There are multiple challenges arising from this phenomenon,
presenting recognizable pressures to educate these young
clinicians in areas ranging from proper boundaries (in both
“old fashioned” as well as social media interactions) to
navigating their youth and inexperience in the predictably
stormy provocations of older clients.
How many of us have sat in supervision
with someone who looks and sounds like they are sixteen
years old as you observe them trying to be professional and
credible to an emotionally exhausted couple in their 50’s?
(That’s meant to be a rhetorical
question.) We often wonder to what degree
having good hearts (as Don Peterson prescribed for all
clinical psychology doctoral applicants) and intellectually
strong raw material is enough. How do we train within
and about the simple life gaps? What does a
professional “voice” look like at such an early age?
What do we realistically expect? Are we being ethical
in pairing such a youngster with a complex trauma case?
mentioned one help to us here: having a strong faculty
supervisors team that meets, supports, engages the
conversation. Perhaps an anomaly, our group of six
supervisors has been together for 13 years. We rely on
each other a lot. We are able to talk at levels of
exposure well suited to both honesty and clarity of goals and
possibilities. As a result of these, we have arrived at
specific aspirations and orientations.
We first will not dilute our training of the
students, and this at times means pushing and confronting in
ways to speed yet not compromise their insights and
abilities. This predictably invites harder discussions
with students as a team and in supervision, but we feel it is
worth it. At times we just have to be clear and tell
someone it is not therapeutically helpful or ethical to sit with
clients in a bar. As out of fashion direct “no” messages
can be, they remain attention getters if not crucial at times.

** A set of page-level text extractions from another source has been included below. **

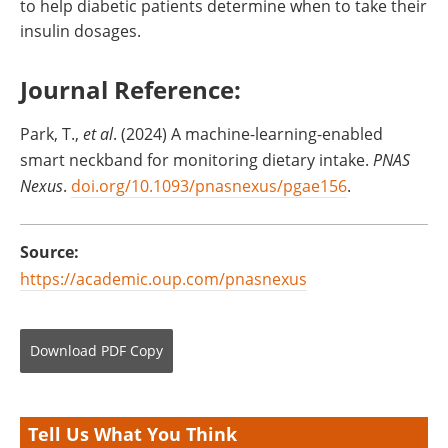
to help diabetic patients determine when to take their
insulin dosages.
Journal Reference:
‌Park, T.,
et al
. (2024) A machine-learning-enabled
smart neckband for monitoring dietary intake.
PNAS
Nexus
.
doi.org/10.1093/pnasnexus/pgae156
.
Source:
https://academic.oup.com/pnasnexus
Download
PDF Copy
Tell Us What You Think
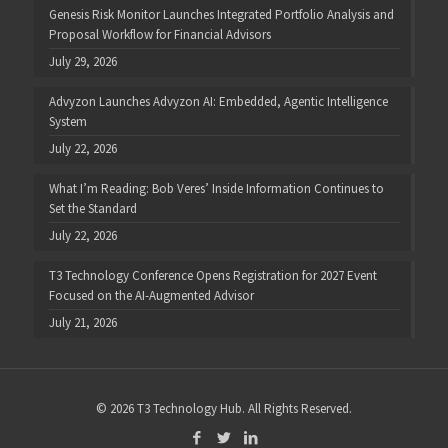
Genesis Risk Monitor Launches Integrated Portfolio Analysis and
Proposal Workflow for Financial Advisors
July 29, 2026
Advyzon Launches Advyzon AI: Embedded, Agentic Intelligence
System
July 22, 2026
What I’m Reading: Bob Veres’ Inside Information Continues to
Set the Standard
July 22, 2026
T3 Technology Conference Opens Registration for 2027 Event
Focused on the AI-Augmented Advisor
July 21, 2026
© 2026 T3 Technology Hub. All Rights Reserved.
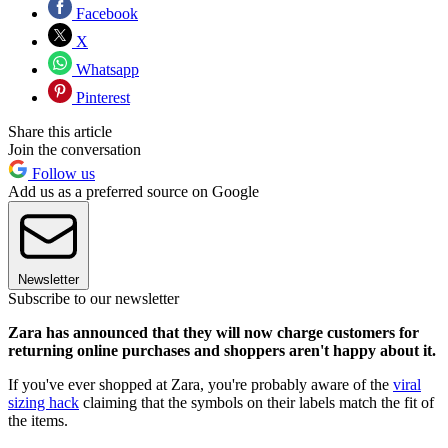
Facebook
X
Whatsapp
Pinterest
Share this article
Join the conversation
Follow us
Add us as a preferred source on Google
Newsletter
Subscribe to our newsletter
Zara has announced that they will now charge customers for
returning online purchases and shoppers aren't happy about it.
If you've ever shopped at Zara, you're probably aware of the
viral
sizing hack
claiming that the symbols on their labels match the fit of
the items.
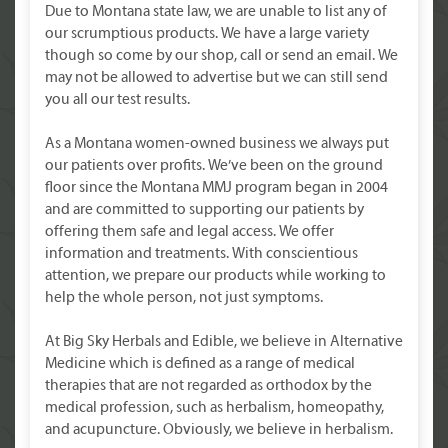
Due to Montana state law, we are unable to list any of
our scrumptious products. We have a large variety
though so come by our shop, call or send an email. We
may not be allowed to advertise but we can still send
you all our test results.
As a Montana women-owned business we always put
our patients over profits. We’ve been on the ground
floor since the Montana MMJ program began in 2004
and are committed to supporting our patients by
offering them safe and legal access. We offer
information and treatments. With conscientious
attention, we prepare our products while working to
help the whole person, not just symptoms.
At Big Sky Herbals and Edible, we believe in Alternative
Medicine which is defined as a range of medical
therapies that are not regarded as orthodox by the
medical profession, such as herbalism, homeopathy,
and acupuncture. Obviously, we believe in herbalism.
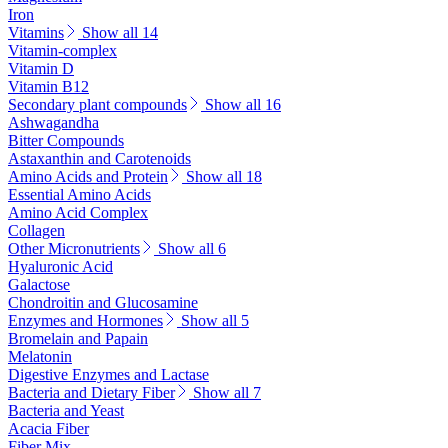
Iron
Vitamins
Show all 14
Vitamin-complex
Vitamin D
Vitamin B12
Secondary plant compounds
Show all 16
Ashwagandha
Bitter Compounds
Astaxanthin and Carotenoids
Amino Acids and Protein
Show all 18
Essential Amino Acids
Amino Acid Complex
Collagen
Other Micronutrients
Show all 6
Hyaluronic Acid
Galactose
Chondroitin and Glucosamine
Enzymes and Hormones
Show all 5
Bromelain and Papain
Melatonin
Digestive Enzymes and Lactase
Bacteria and Dietary Fiber
Show all 7
Bacteria and Yeast
Acacia Fiber
Fiber Mix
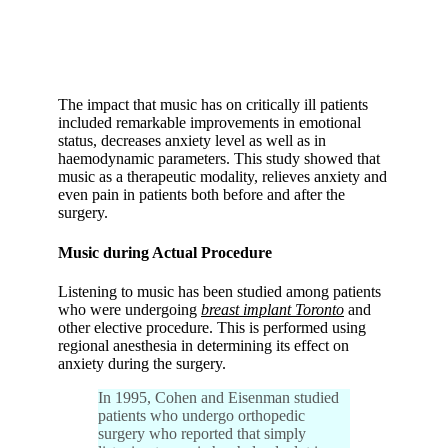
The impact that music has on critically ill patients
included remarkable improvements in emotional
status, decreases anxiety level as well as in
haemodynamic parameters. This study showed that
music as a therapeutic modality, relieves anxiety and
even pain in patients both before and after the
surgery.
Music during Actual Procedure
Listening to music has been studied among patients
who were undergoing
breast implant Toronto
and
other elective procedure. This is performed using
regional anesthesia in determining its effect on
anxiety during the surgery.
In 1995, Cohen and Eisenman studied
patients who undergo orthopedic
surgery who reported that simply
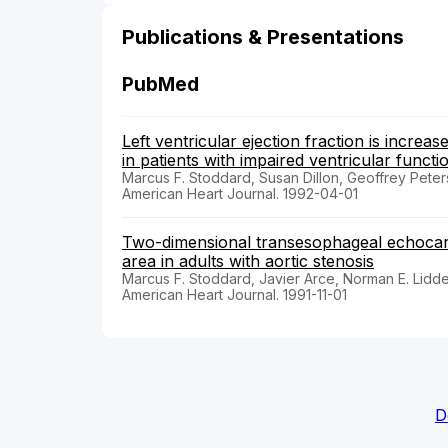
Publications & Presentations
PubMed
Left ventricular ejection fraction is incr
in patients with impaired ventricular functi
Marcus F. Stoddard, Susan Dillon, Geoffrey Peter
American Heart Journal. 1992-04-01
Two-dimensional transesophageal echocard
area in adults with aortic stenosis
Marcus F. Stoddard, Javier Arce, Norman E. Liddel
American Heart Journal. 1991-11-01
D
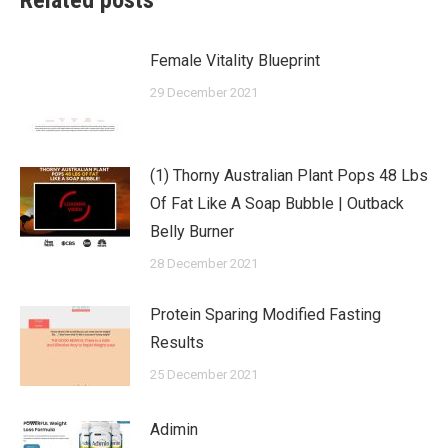
Related posts
Female Vitality Blueprint
29 December 2021
(1) Thorny Australian Plant Pops 48 Lbs
Of Fat Like A Soap Bubble | Outback
Belly Burner
28 December 2021
Protein Sparing Modified Fasting
Results
25 December 2021
Adimin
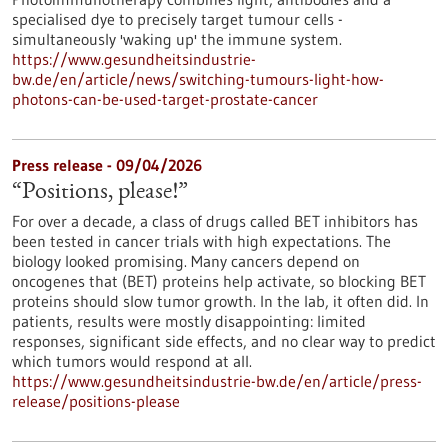
specialised dye to precisely target tumour cells -
simultaneously 'waking up' the immune system.
https://www.gesundheitsindustrie-
bw.de/en/article/news/switching-tumours-light-how-
photons-can-be-used-target-prostate-cancer
Press release - 09/04/2026
“Positions, please!”
For over a decade, a class of drugs called BET inhibitors has
been tested in cancer trials with high expectations. The
biology looked promising. Many cancers depend on
oncogenes that (BET) proteins help activate, so blocking BET
proteins should slow tumor growth. In the lab, it often did. In
patients, results were mostly disappointing: limited
responses, significant side effects, and no clear way to predict
which tumors would respond at all.
https://www.gesundheitsindustrie-bw.de/en/article/press-
release/positions-please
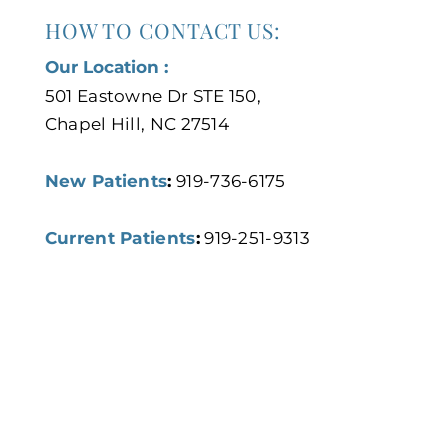
HOW TO CONTACT US:
Our Location :
501 Eastowne Dr STE 150,
Chapel Hill, NC 27514
New Patients
:
919-736-6175
Current Patients
:
919-251-9313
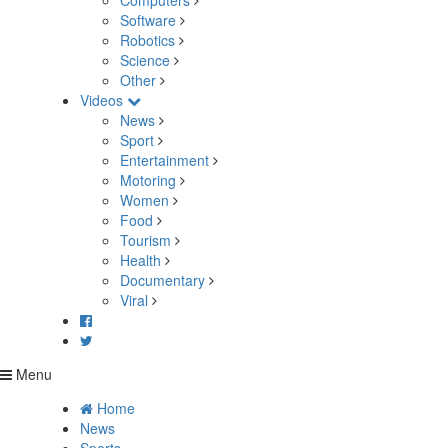
Computers
Software
Robotics
Science
Other
Videos
News
Sport
Entertainment
Motoring
Women
Food
Tourism
Health
Documentary
Viral
Menu
Home
News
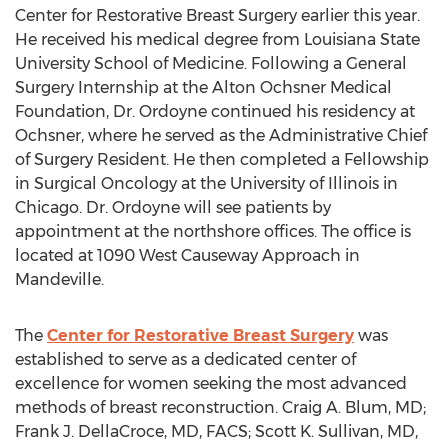
Center for Restorative Breast Surgery earlier this year.
He received his medical degree from Louisiana State
University School of Medicine. Following a General
Surgery Internship at the Alton Ochsner Medical
Foundation, Dr. Ordoyne continued his residency at
Ochsner, where he served as the Administrative Chief
of Surgery Resident. He then completed a Fellowship
in Surgical Oncology at the University of Illinois in
Chicago. Dr. Ordoyne will see patients by
appointment at the northshore offices. The office is
located at 1090 West Causeway Approach in
Mandeville.
The
Center for Restorative Breast Surgery
was
established to serve as a dedicated center of
excellence for women seeking the most advanced
methods of breast reconstruction. Craig A. Blum, MD;
Frank J. DellaCroce, MD, FACS; Scott K. Sullivan, MD,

New this year, we have been using Clara
Hill’s Helping Skills as a text that has chapters to be read
weekly and then brought into supervision. For example, in
listening to a recording it is common for us to stop and point
out how an exploration nicely fed the next interpretation, or
not. So far, supervisors and students are responding well
to this addition.
Finally, we hang on to our own perspectives
of our histories and the mentors we had who tolerated, inspired,
corrected, and modeled for us in ways that mattered,- regardless
of our age or our own notions of our skills or maturity.